• **Problem to solve**
Set down every record below exactly as it stands, minus the pictures.

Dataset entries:
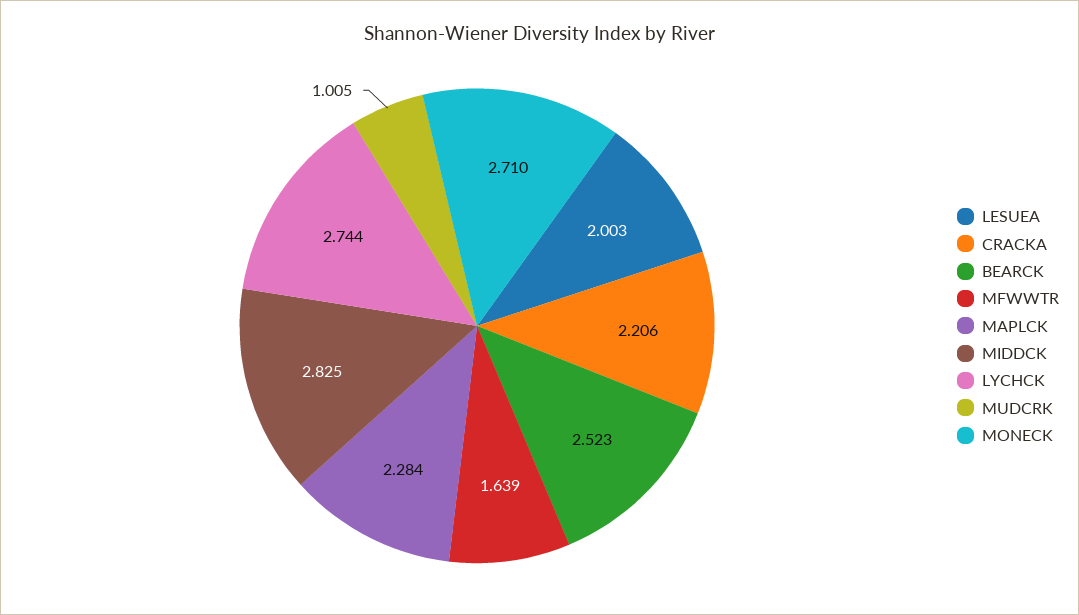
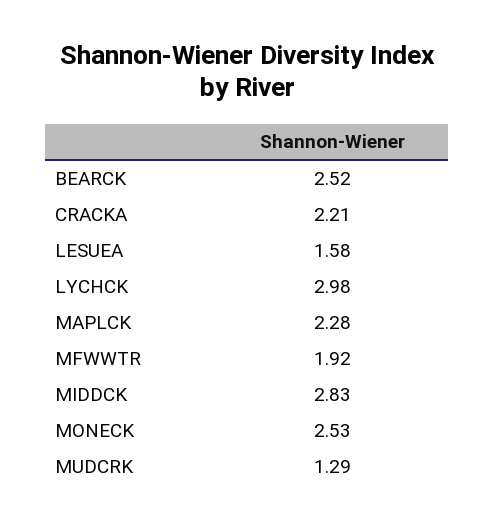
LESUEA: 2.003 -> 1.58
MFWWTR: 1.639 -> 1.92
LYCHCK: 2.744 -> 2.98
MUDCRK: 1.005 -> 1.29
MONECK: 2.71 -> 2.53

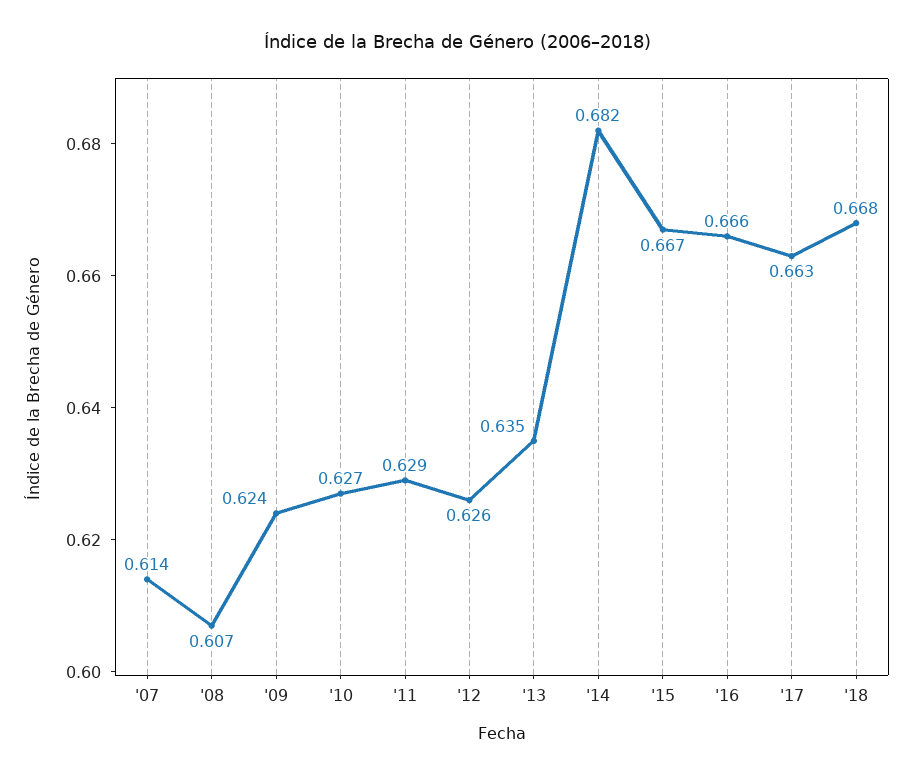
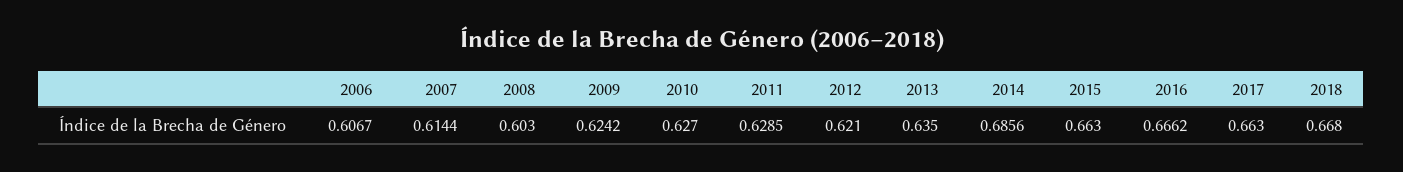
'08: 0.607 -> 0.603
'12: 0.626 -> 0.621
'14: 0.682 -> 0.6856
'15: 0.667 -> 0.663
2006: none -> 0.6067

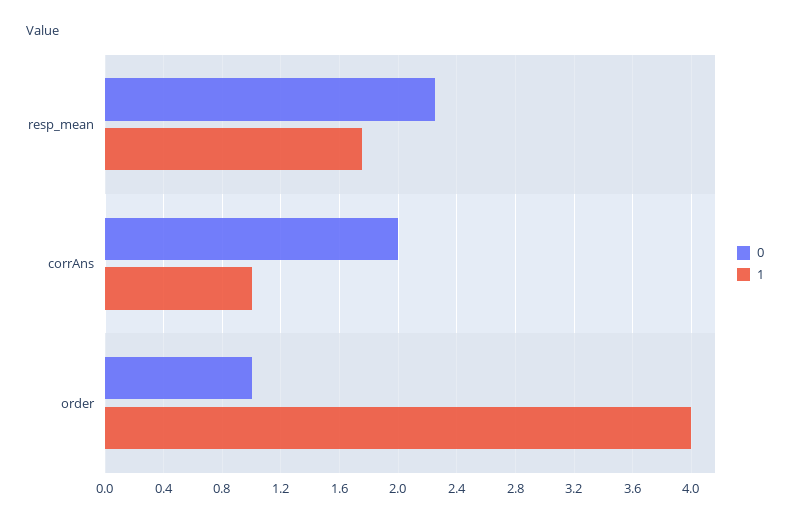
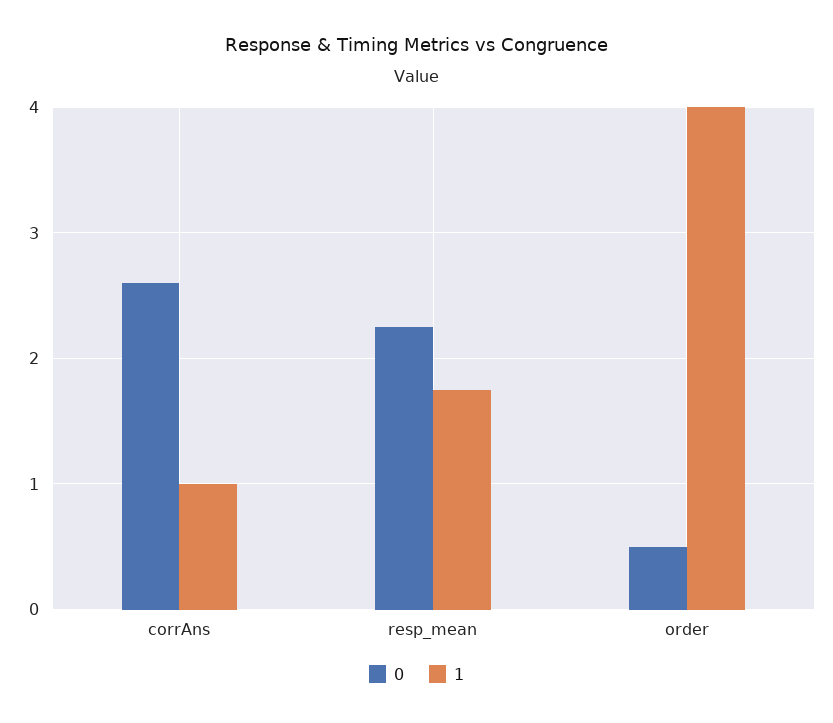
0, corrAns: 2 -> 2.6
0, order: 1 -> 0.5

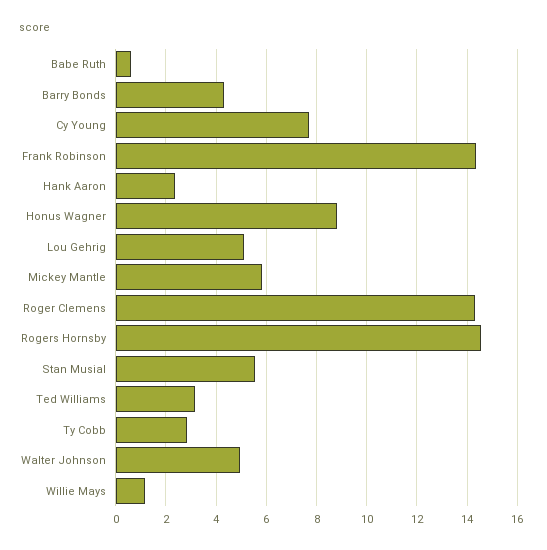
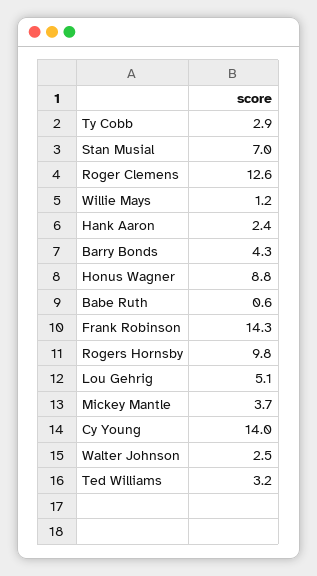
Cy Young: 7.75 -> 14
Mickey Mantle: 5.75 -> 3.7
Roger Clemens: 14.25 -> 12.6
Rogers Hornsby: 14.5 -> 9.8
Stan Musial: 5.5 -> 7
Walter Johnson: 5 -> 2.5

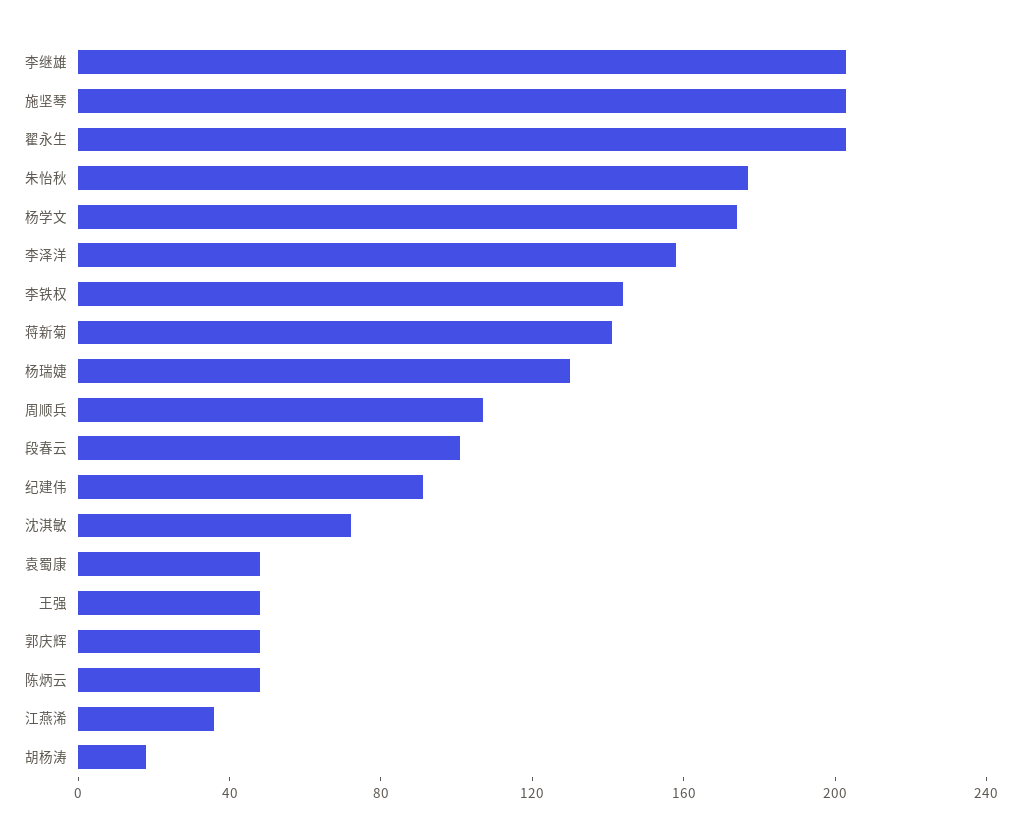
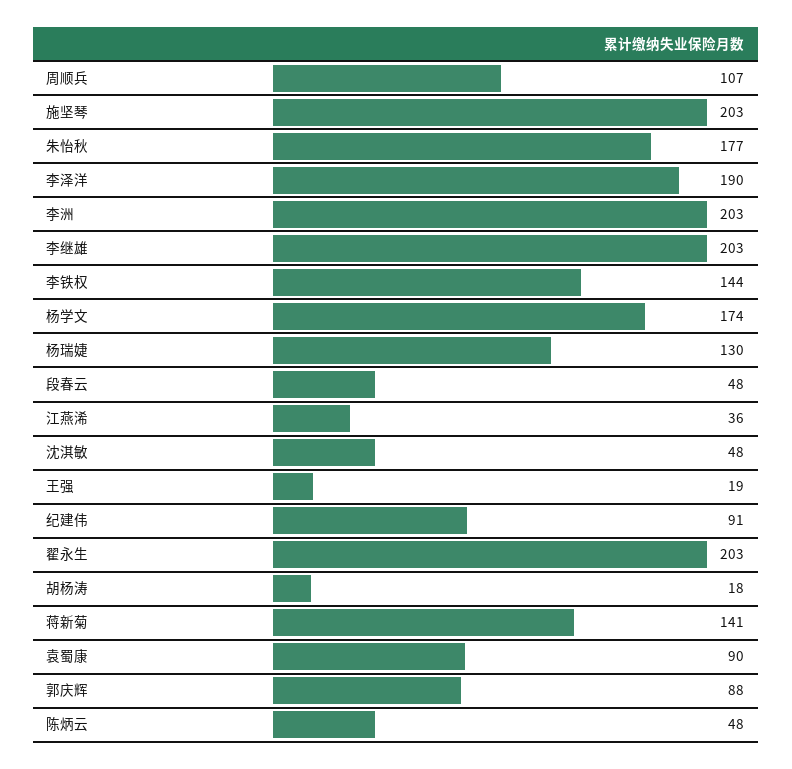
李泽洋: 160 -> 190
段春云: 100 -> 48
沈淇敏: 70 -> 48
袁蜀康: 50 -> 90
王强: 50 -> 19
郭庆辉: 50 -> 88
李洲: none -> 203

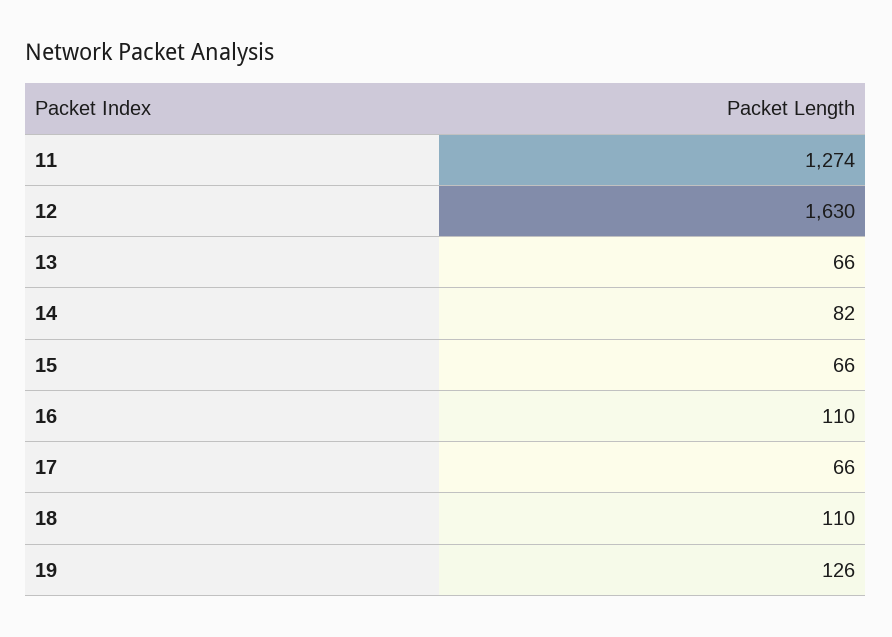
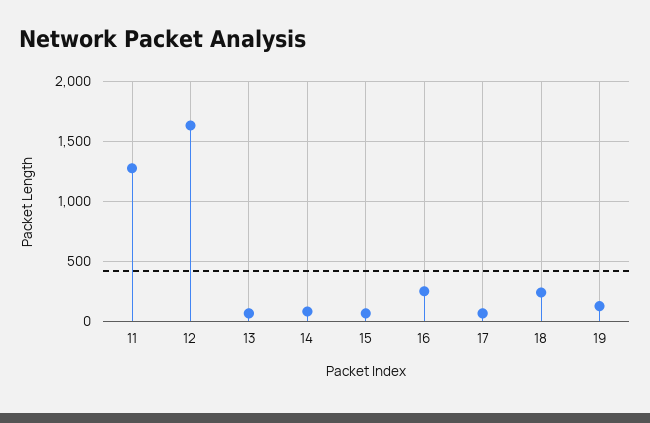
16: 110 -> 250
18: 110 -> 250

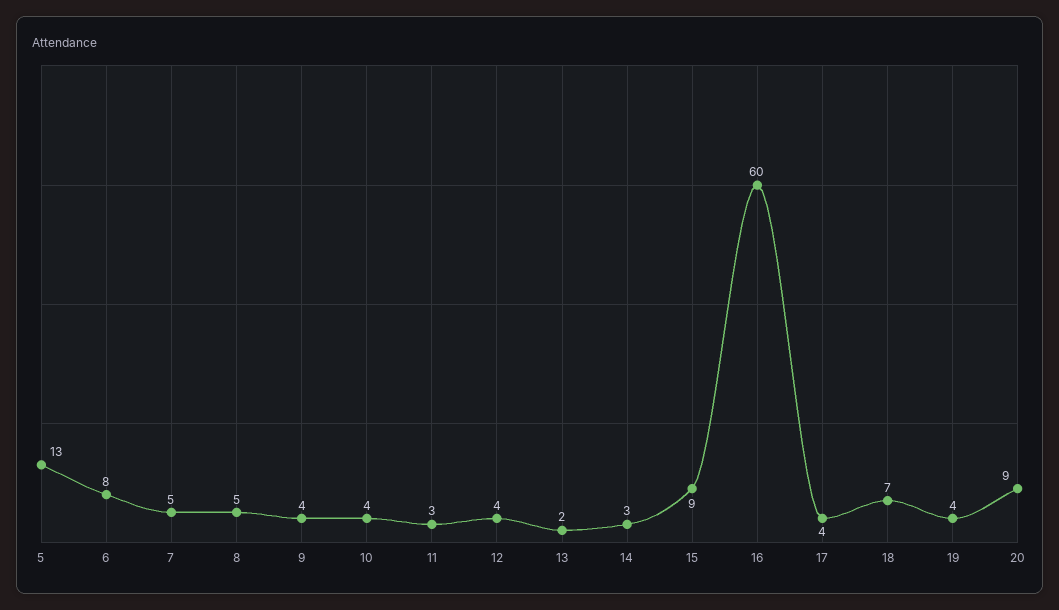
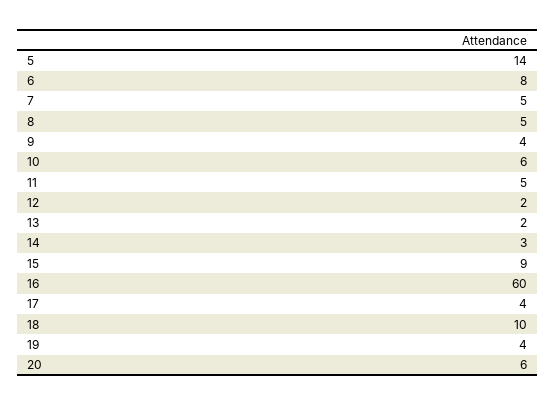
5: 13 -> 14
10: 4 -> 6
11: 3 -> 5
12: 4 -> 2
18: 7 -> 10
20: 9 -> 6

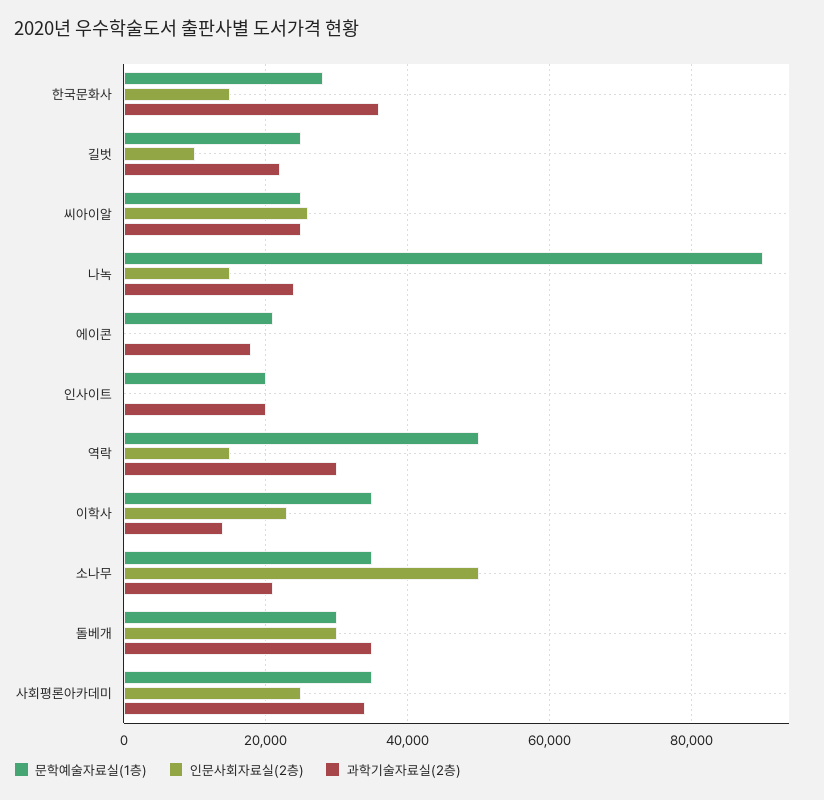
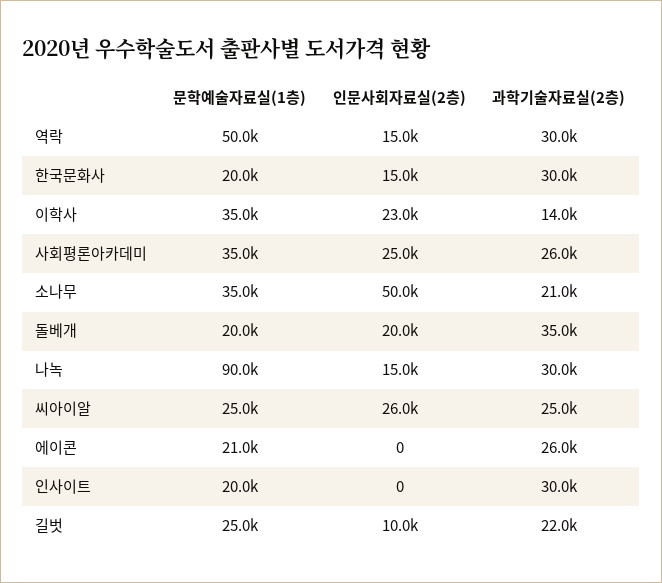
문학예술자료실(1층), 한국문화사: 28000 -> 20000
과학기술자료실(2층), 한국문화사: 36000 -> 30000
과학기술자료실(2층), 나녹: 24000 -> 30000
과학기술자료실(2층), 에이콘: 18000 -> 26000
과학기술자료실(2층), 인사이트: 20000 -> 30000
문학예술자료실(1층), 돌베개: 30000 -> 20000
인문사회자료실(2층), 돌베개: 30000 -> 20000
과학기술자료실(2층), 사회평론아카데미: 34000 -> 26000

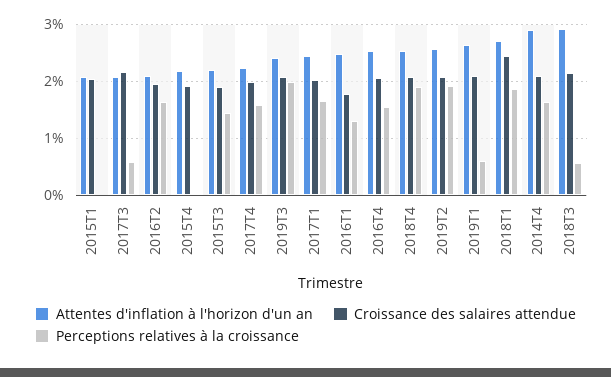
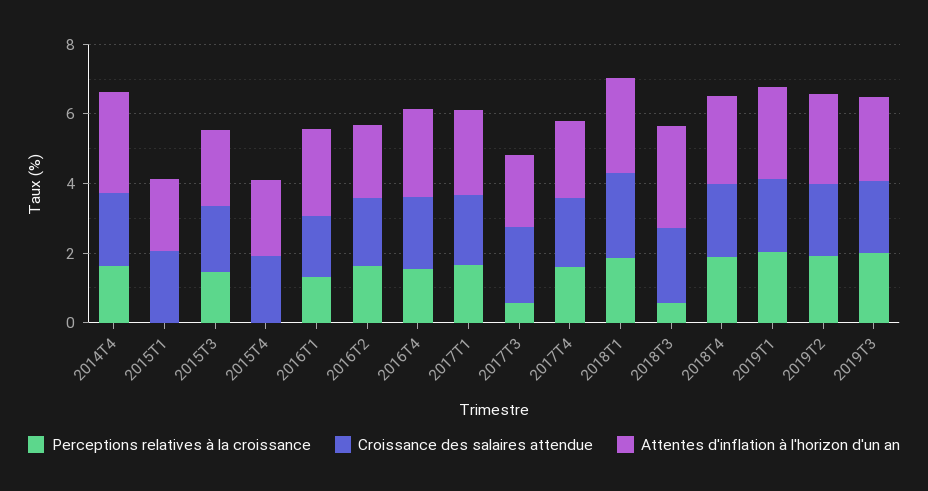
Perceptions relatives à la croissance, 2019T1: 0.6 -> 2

• **Written solution**
LESUEA: 2.003 -> 1.58
MFWWTR: 1.639 -> 1.92
LYCHCK: 2.744 -> 2.98
MUDCRK: 1.005 -> 1.29
MONECK: 2.71 -> 2.53

'08: 0.607 -> 0.603
'12: 0.626 -> 0.621
'14: 0.682 -> 0.6856
'15: 0.667 -> 0.663
2006: none -> 0.6067

0, corrAns: 2 -> 2.6
0, order: 1 -> 0.5

Cy Young: 7.75 -> 14
Mickey Mantle: 5.75 -> 3.7
Roger Clemens: 14.25 -> 12.6
Rogers Hornsby: 14.5 -> 9.8
Stan Musial: 5.5 -> 7
Walter Johnson: 5 -> 2.5

李泽洋: 160 -> 190
段春云: 100 -> 48
沈淇敏: 70 -> 48
袁蜀康: 50 -> 90
王强: 50 -> 19
郭庆辉: 50 -> 88
李洲: none -> 203

16: 110 -> 250
18: 110 -> 250

5: 13 -> 14
10: 4 -> 6
11: 3 -> 5
12: 4 -> 2
18: 7 -> 10
20: 9 -> 6

문학예술자료실(1층), 한국문화사: 28000 -> 20000
과학기술자료실(2층), 한국문화사: 36000 -> 30000
과학기술자료실(2층), 나녹: 24000 -> 30000
과학기술자료실(2층), 에이콘: 18000 -> 26000
과학기술자료실(2층), 인사이트: 20000 -> 30000
문학예술자료실(1층), 돌베개: 30000 -> 20000
인문사회자료실(2층), 돌베개: 30000 -> 20000
과학기술자료실(2층), 사회평론아카데미: 34000 -> 26000

Perceptions relatives à la croissance, 2019T1: 0.6 -> 2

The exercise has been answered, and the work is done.